Quali sono le protezioni dall’inflazione che ha il pensionato integrativo? Le tutele vanno ritrovate nel
meccanismo tecnico di funzionamento e di gestione dei fondi pensione. Più in particolare:
a) durante la fase di accumulazione finanziaria (che coincide con la vita lavorativa) la salvaguardia è
incorporata negli investimenti dello strumento previdenziale; le quotazioni dei titoli acquistati dal fondo e la
relativa valorizzazione riflettono di per sè il livello dei prezzi
b) in sede di erogazione della prestazione (al raggiungimento quindi dell’età pensionabile prevista dal regime
obbligatorio di appartenenza) che si va individuata in via principale come la rendita, non esiste al momento
una indicizzazione diretta. Va però evidenziato come nelle sue possibili versioni (rendita tout court, rendita
reversibile,rendita con contro assicurazione, rendita certa per 5 o 10 anni) il trattamento periodico è del tipo
rivalutabile. Cosa significa ? Il montante accumulato durante la vita lavorativa, al netto dell’importo “staccato”

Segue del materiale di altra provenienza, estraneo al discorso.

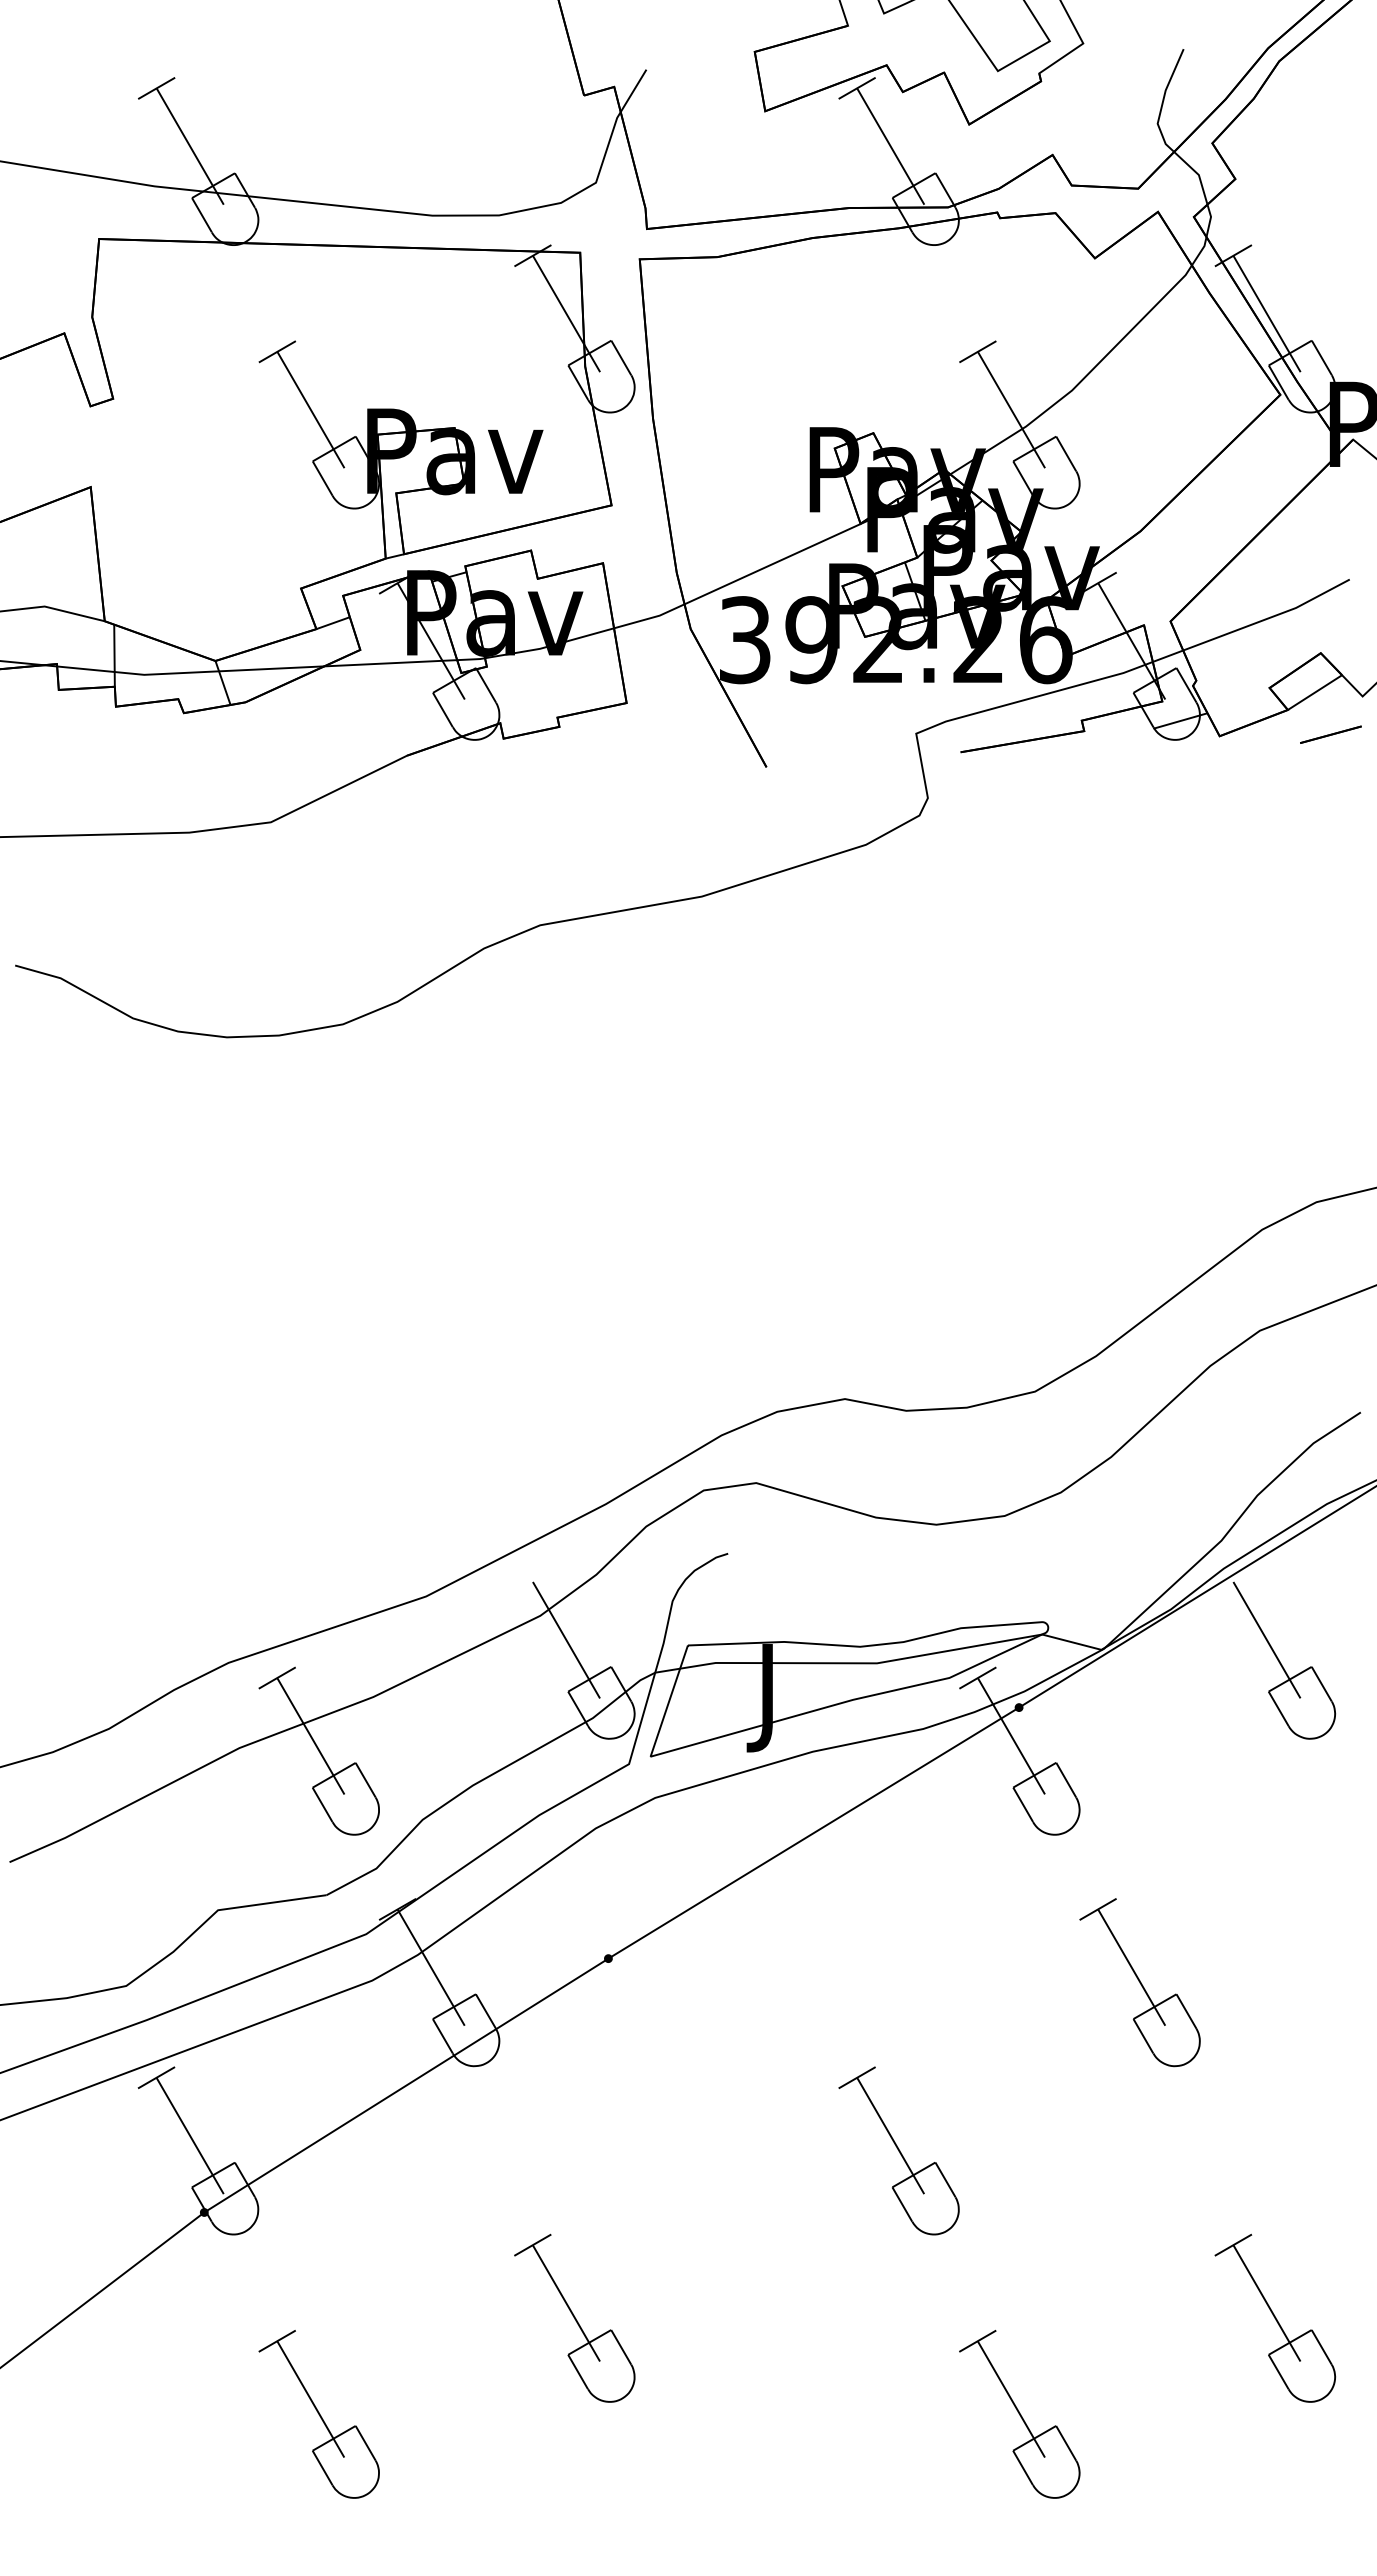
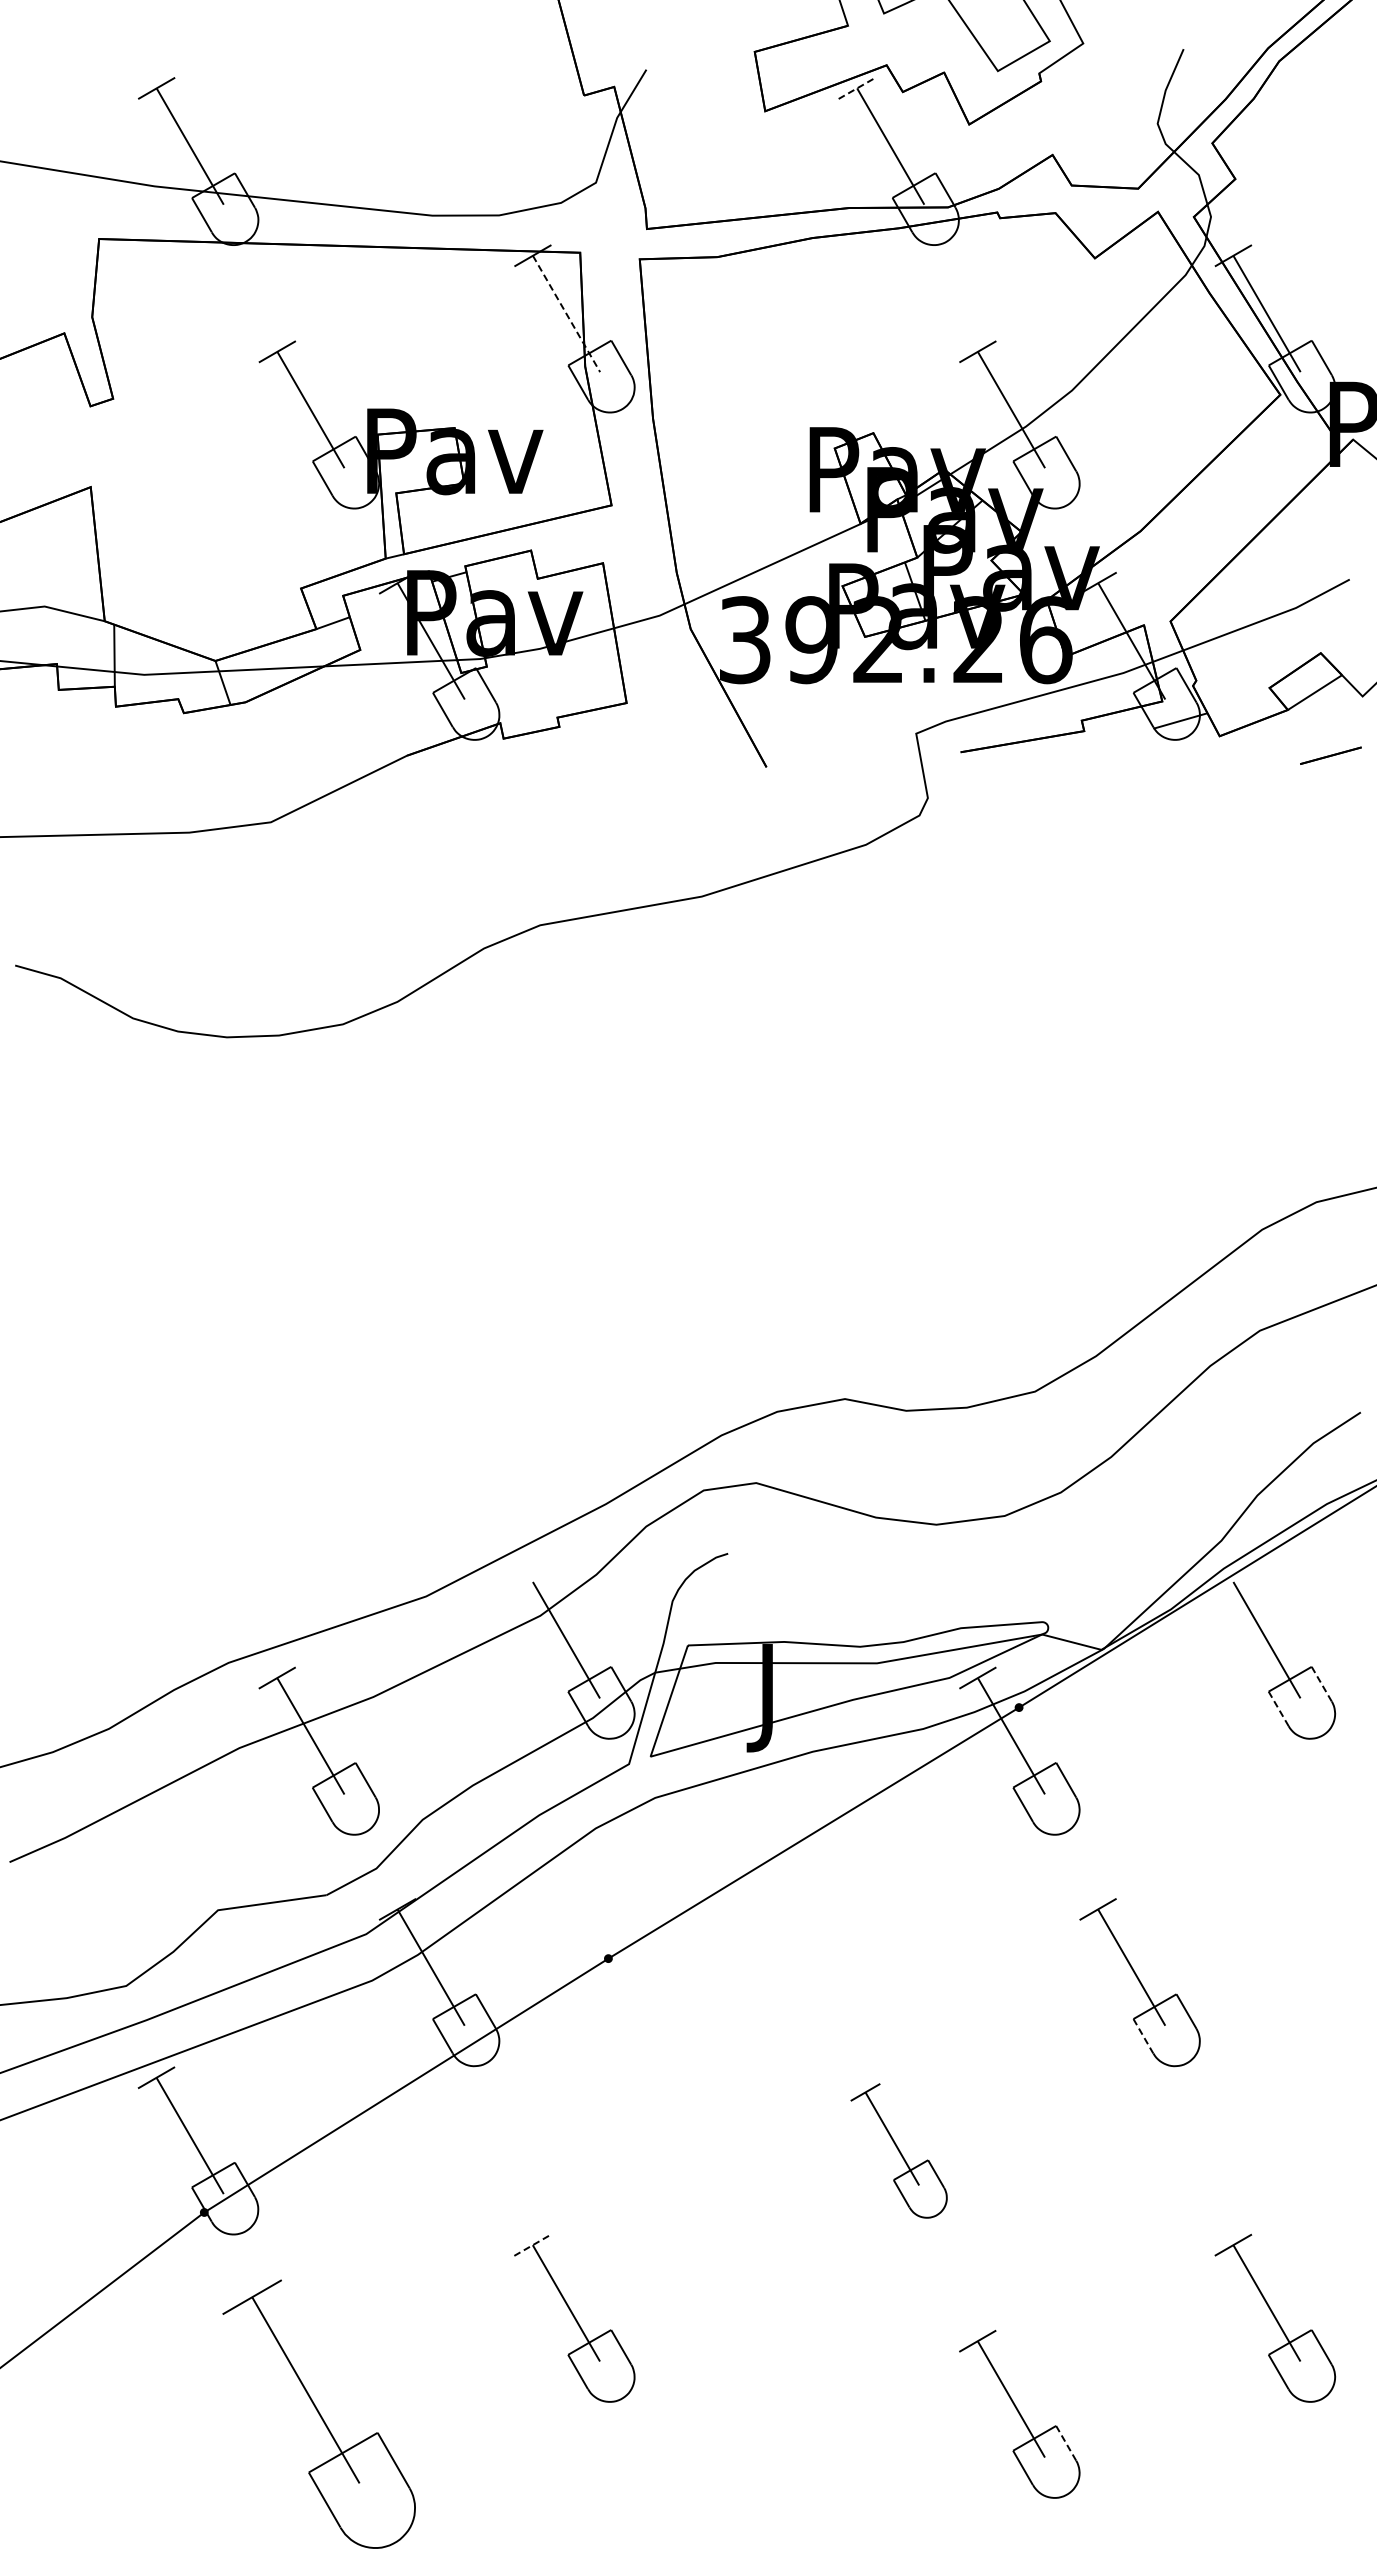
line at (857, 88): solid -> dashed
line at (566, 314): solid -> dashed
line at (1330, 734) position: (1330, 734) -> (1330, 755)
line at (1321, 1684): solid -> dashed
line at (1278, 1708): solid -> dashed
line at (1143, 2036): solid -> dashed
part at (898, 2150) size: 122x170 px -> 98x136 px
line at (533, 2244): solid -> dashed
part at (318, 2414) size: 122x169 px -> 194x270 px
line at (1066, 2443): solid -> dashed
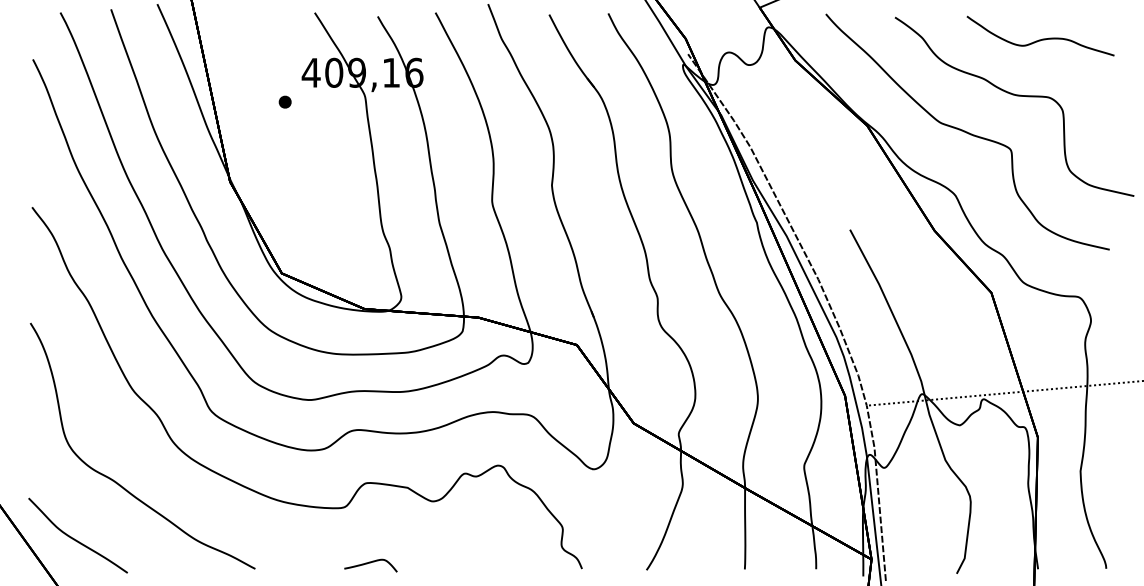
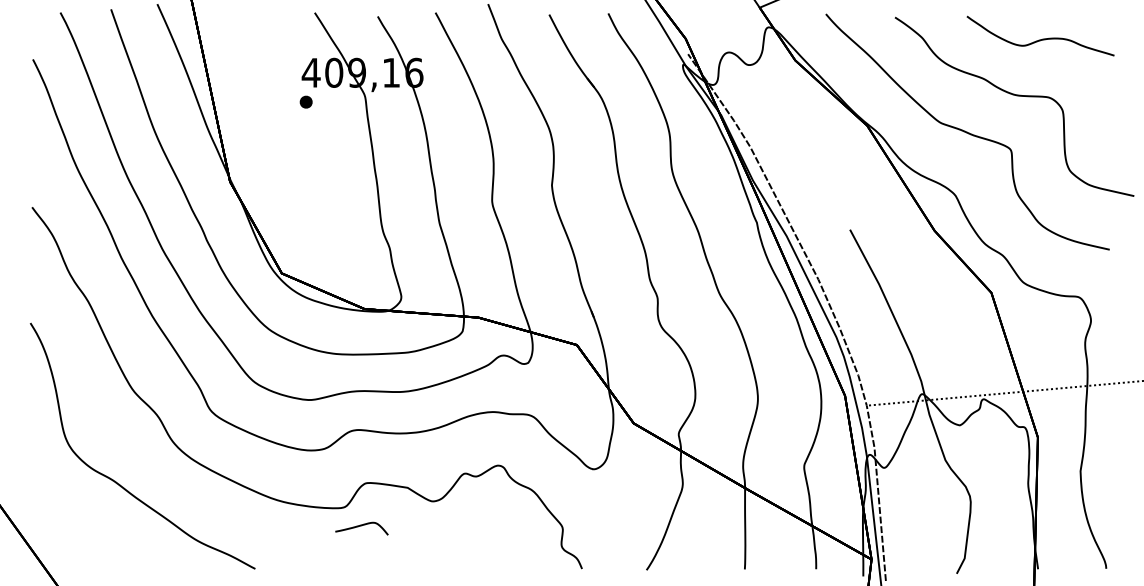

periodicamente per pagare la rendita, continua ad essere investito in un fondo a gestione separata di tipo
assicurativo che investe prevalentemente in titoli di Stato e obbligazioni. Il rendimento prodotto, con il
paracadute di un minimo garantito, viene riconosciuto al lavoratore (attraverso la rivalutazione della rendita)
salvaguardandone quindi “di fatto” il potere d’acquisto.